▶ _Supplied data_:

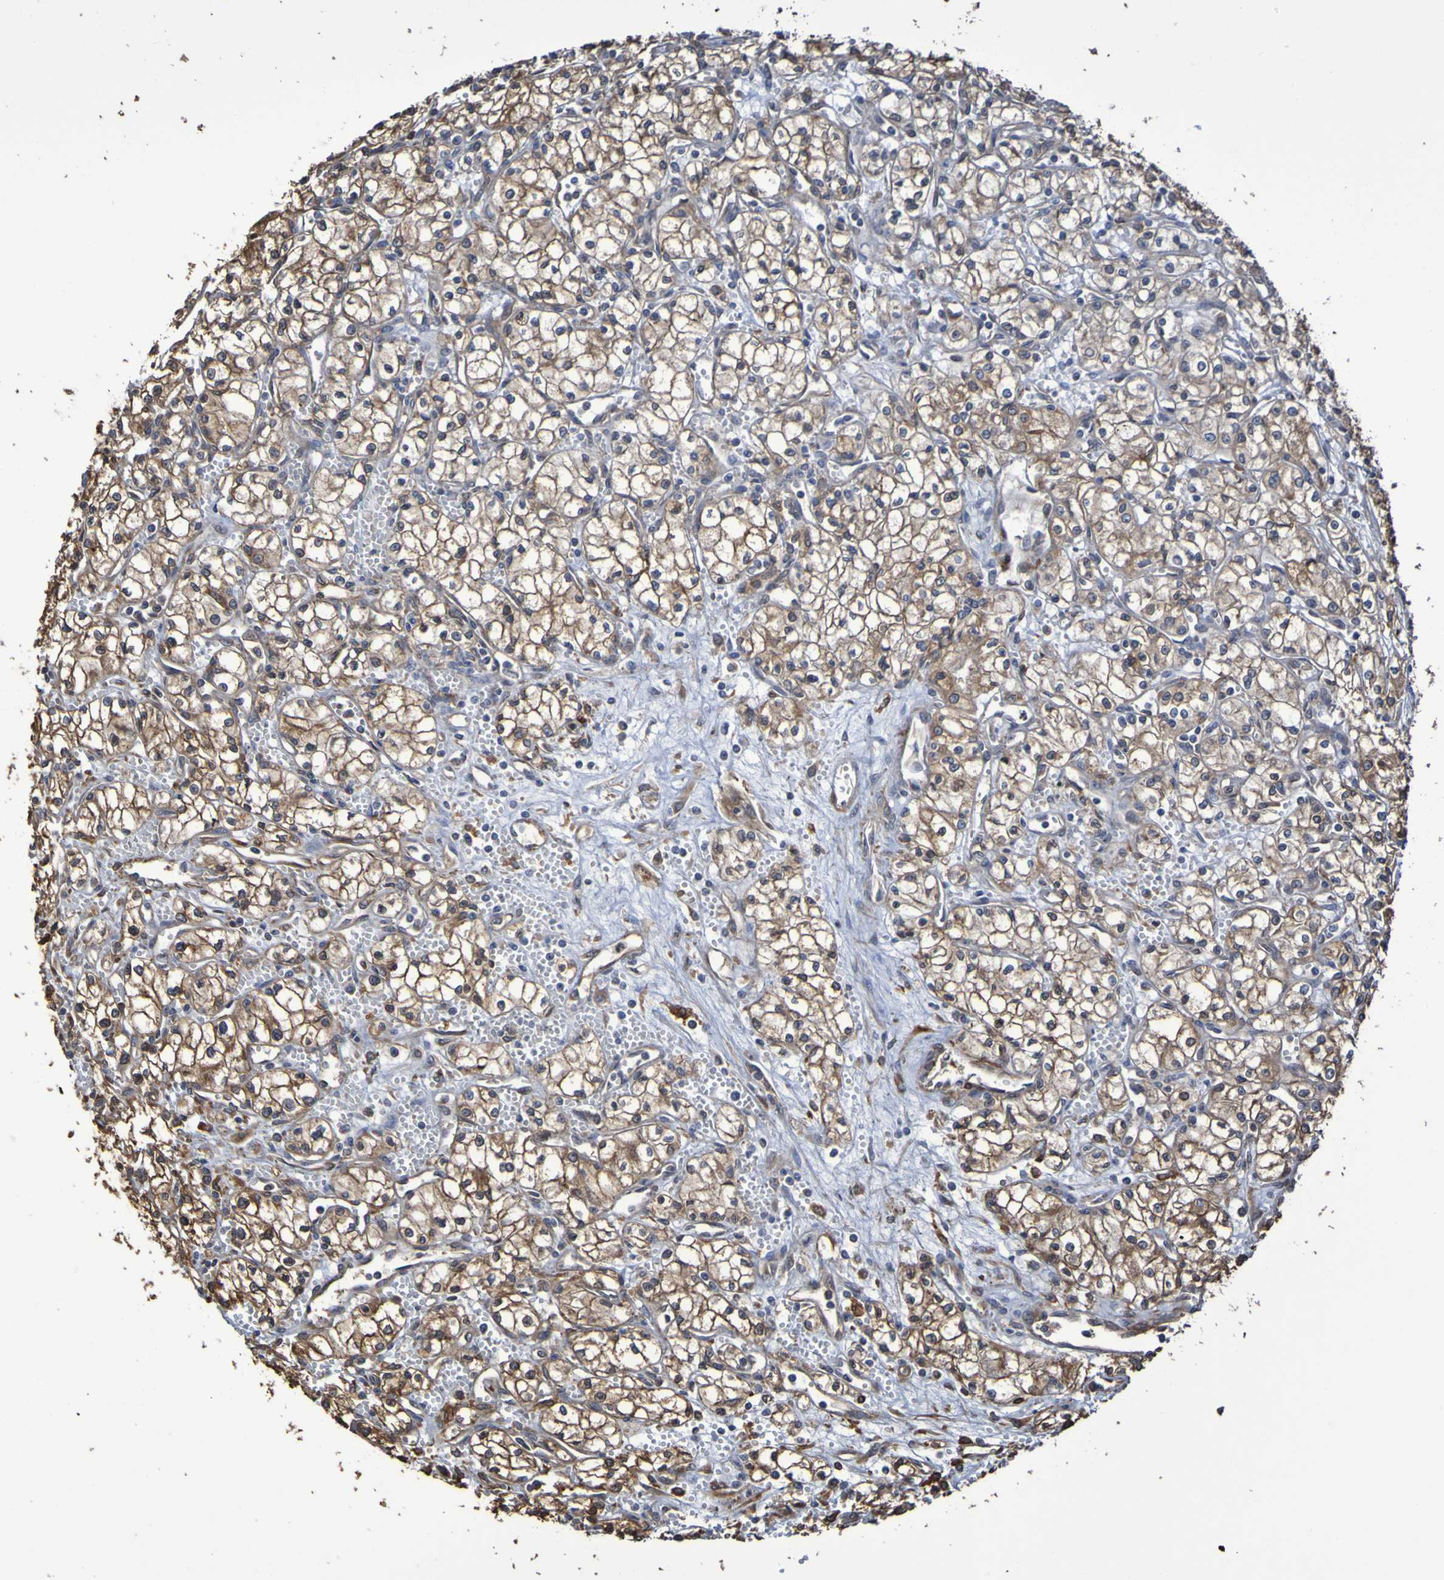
{"staining": {"intensity": "weak", "quantity": ">75%", "location": "cytoplasmic/membranous"}, "tissue": "renal cancer", "cell_type": "Tumor cells", "image_type": "cancer", "snomed": [{"axis": "morphology", "description": "Normal tissue, NOS"}, {"axis": "morphology", "description": "Adenocarcinoma, NOS"}, {"axis": "topography", "description": "Kidney"}], "caption": "IHC (DAB (3,3'-diaminobenzidine)) staining of human renal cancer (adenocarcinoma) shows weak cytoplasmic/membranous protein staining in about >75% of tumor cells.", "gene": "RAB11A", "patient": {"sex": "male", "age": 59}}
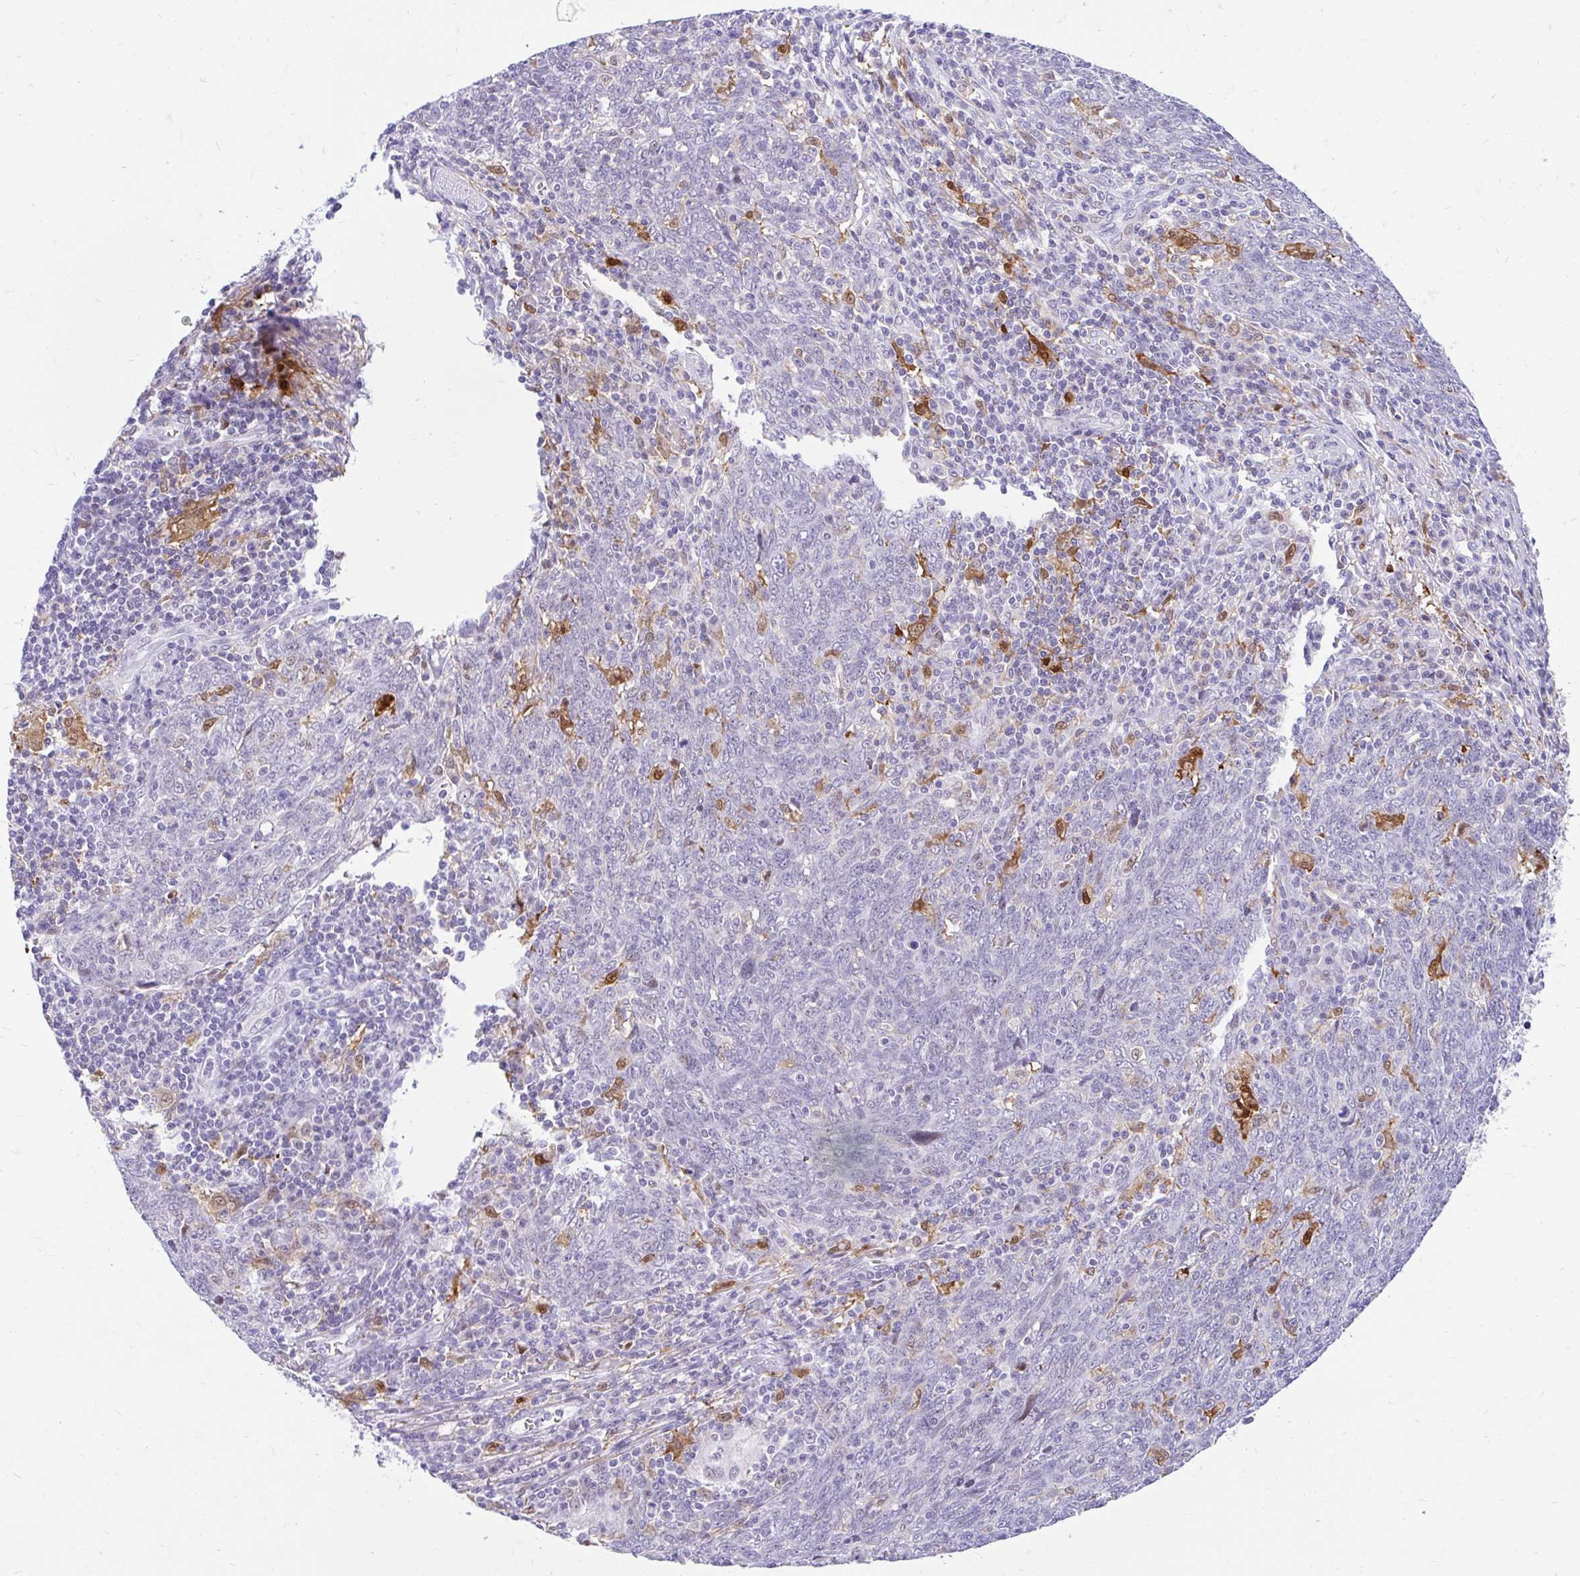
{"staining": {"intensity": "negative", "quantity": "none", "location": "none"}, "tissue": "lung cancer", "cell_type": "Tumor cells", "image_type": "cancer", "snomed": [{"axis": "morphology", "description": "Squamous cell carcinoma, NOS"}, {"axis": "topography", "description": "Lung"}], "caption": "Immunohistochemical staining of human lung cancer exhibits no significant positivity in tumor cells.", "gene": "GLB1L2", "patient": {"sex": "female", "age": 72}}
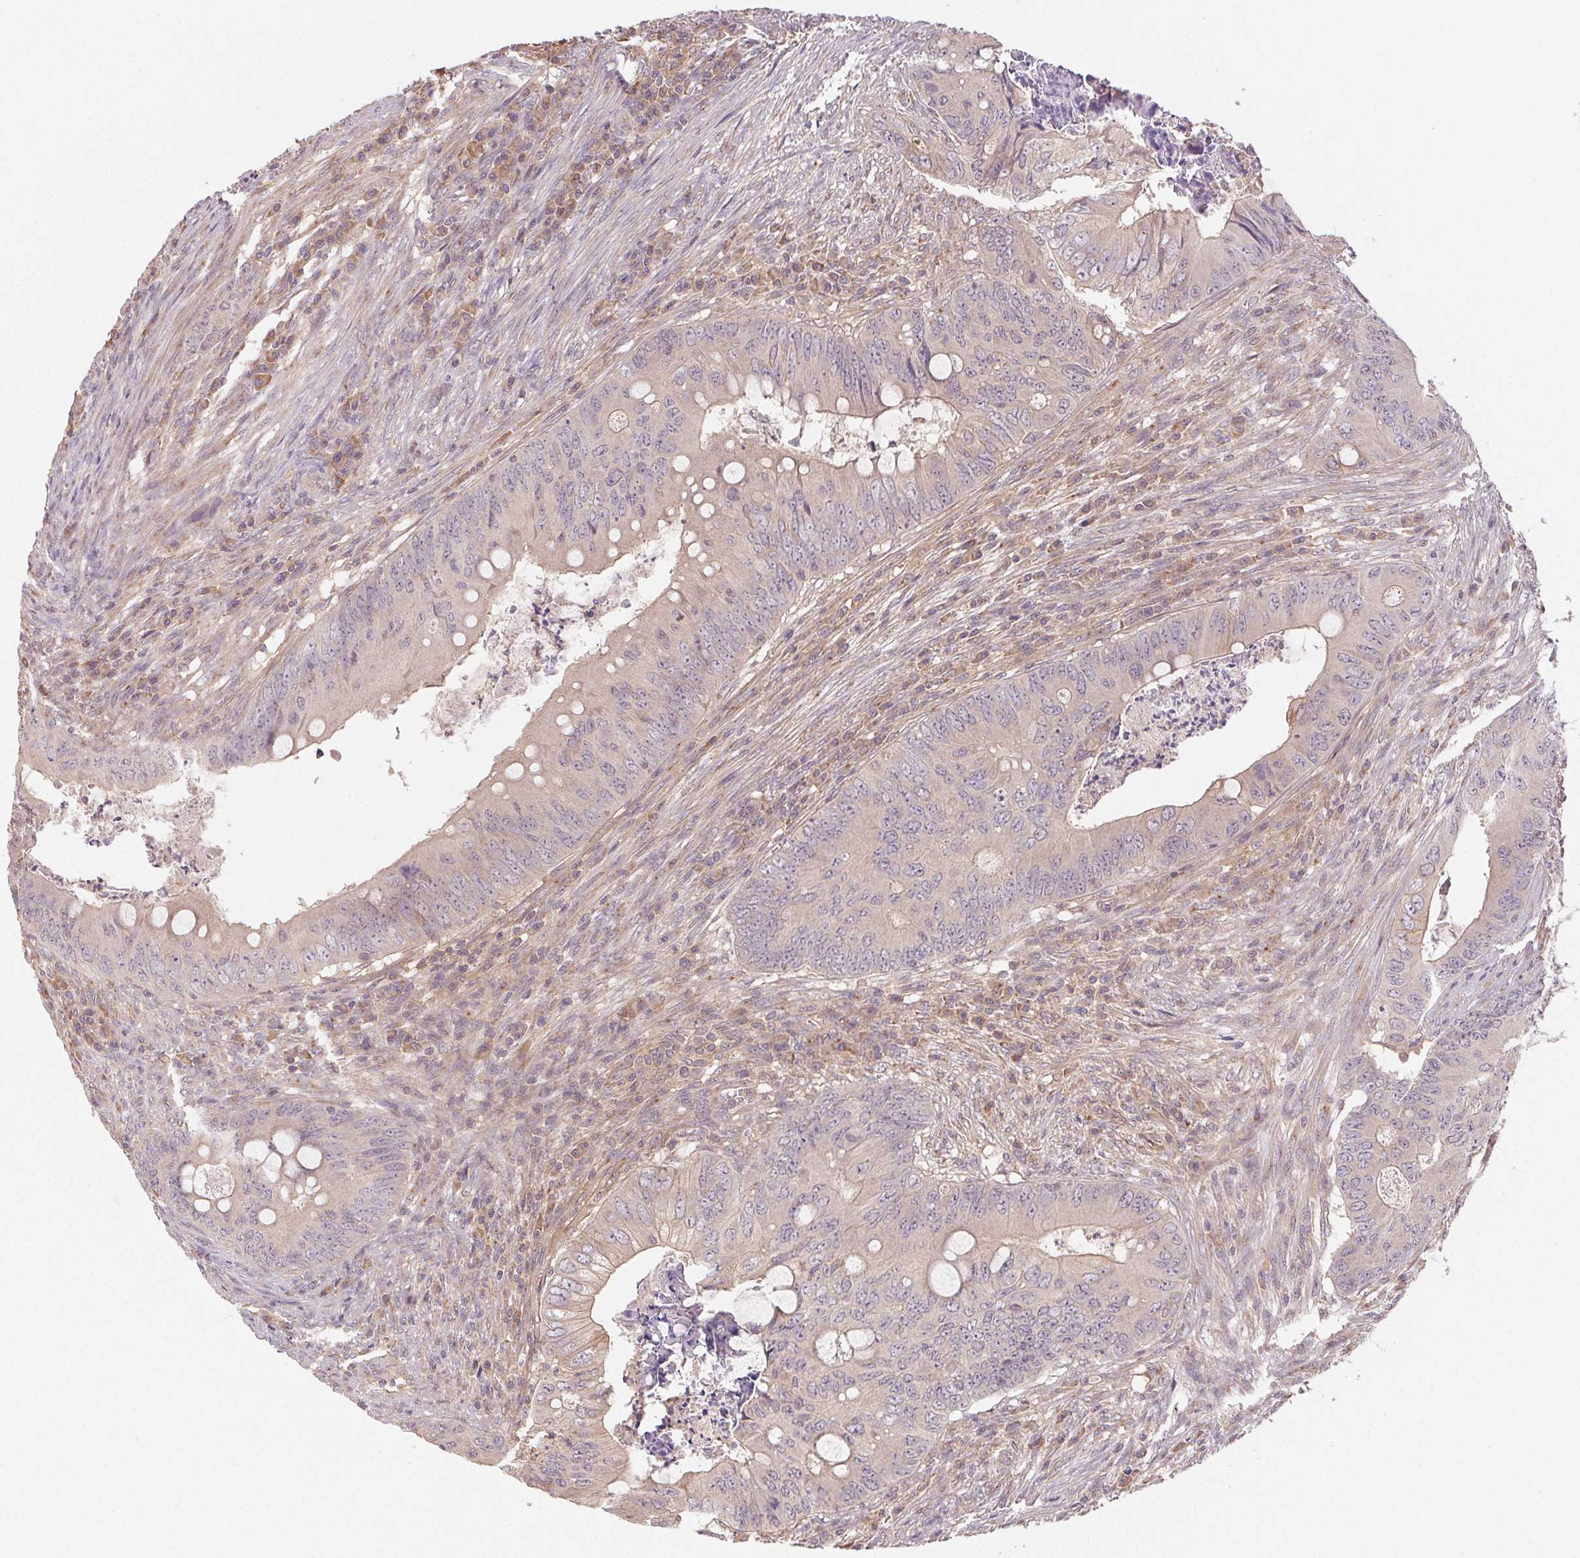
{"staining": {"intensity": "weak", "quantity": "<25%", "location": "cytoplasmic/membranous"}, "tissue": "colorectal cancer", "cell_type": "Tumor cells", "image_type": "cancer", "snomed": [{"axis": "morphology", "description": "Adenocarcinoma, NOS"}, {"axis": "topography", "description": "Colon"}], "caption": "Immunohistochemistry of human colorectal cancer reveals no staining in tumor cells.", "gene": "MAPKAPK2", "patient": {"sex": "female", "age": 74}}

▶ _Work to be completed_: Write the material out again exactly. Skip each picture.

▶ _Solution to the problem_:
{"staining": {"intensity": "weak", "quantity": ">75%", "location": "cytoplasmic/membranous"}, "tissue": "renal cancer", "cell_type": "Tumor cells", "image_type": "cancer", "snomed": [{"axis": "morphology", "description": "Normal tissue, NOS"}, {"axis": "morphology", "description": "Adenocarcinoma, NOS"}, {"axis": "topography", "description": "Kidney"}], "caption": "IHC (DAB (3,3'-diaminobenzidine)) staining of human renal cancer (adenocarcinoma) shows weak cytoplasmic/membranous protein staining in about >75% of tumor cells.", "gene": "RAB11A", "patient": {"sex": "male", "age": 59}}
{"staining": {"intensity": "negative", "quantity": "none", "location": "none"}, "tissue": "lung cancer", "cell_type": "Tumor cells", "image_type": "cancer", "snomed": [{"axis": "morphology", "description": "Squamous cell carcinoma, NOS"}, {"axis": "topography", "description": "Lung"}], "caption": "Immunohistochemical staining of human lung cancer exhibits no significant positivity in tumor cells.", "gene": "GLB1L2", "patient": {"sex": "female", "age": 72}}
{"staining": {"intensity": "weak", "quantity": "<25%", "location": "cytoplasmic/membranous"}, "tissue": "colorectal cancer", "cell_type": "Tumor cells", "image_type": "cancer", "snomed": [{"axis": "morphology", "description": "Adenocarcinoma, NOS"}, {"axis": "topography", "description": "Colon"}], "caption": "Immunohistochemistry of human colorectal cancer reveals no staining in tumor cells.", "gene": "MAPKAPK2", "patient": {"sex": "female", "age": 74}}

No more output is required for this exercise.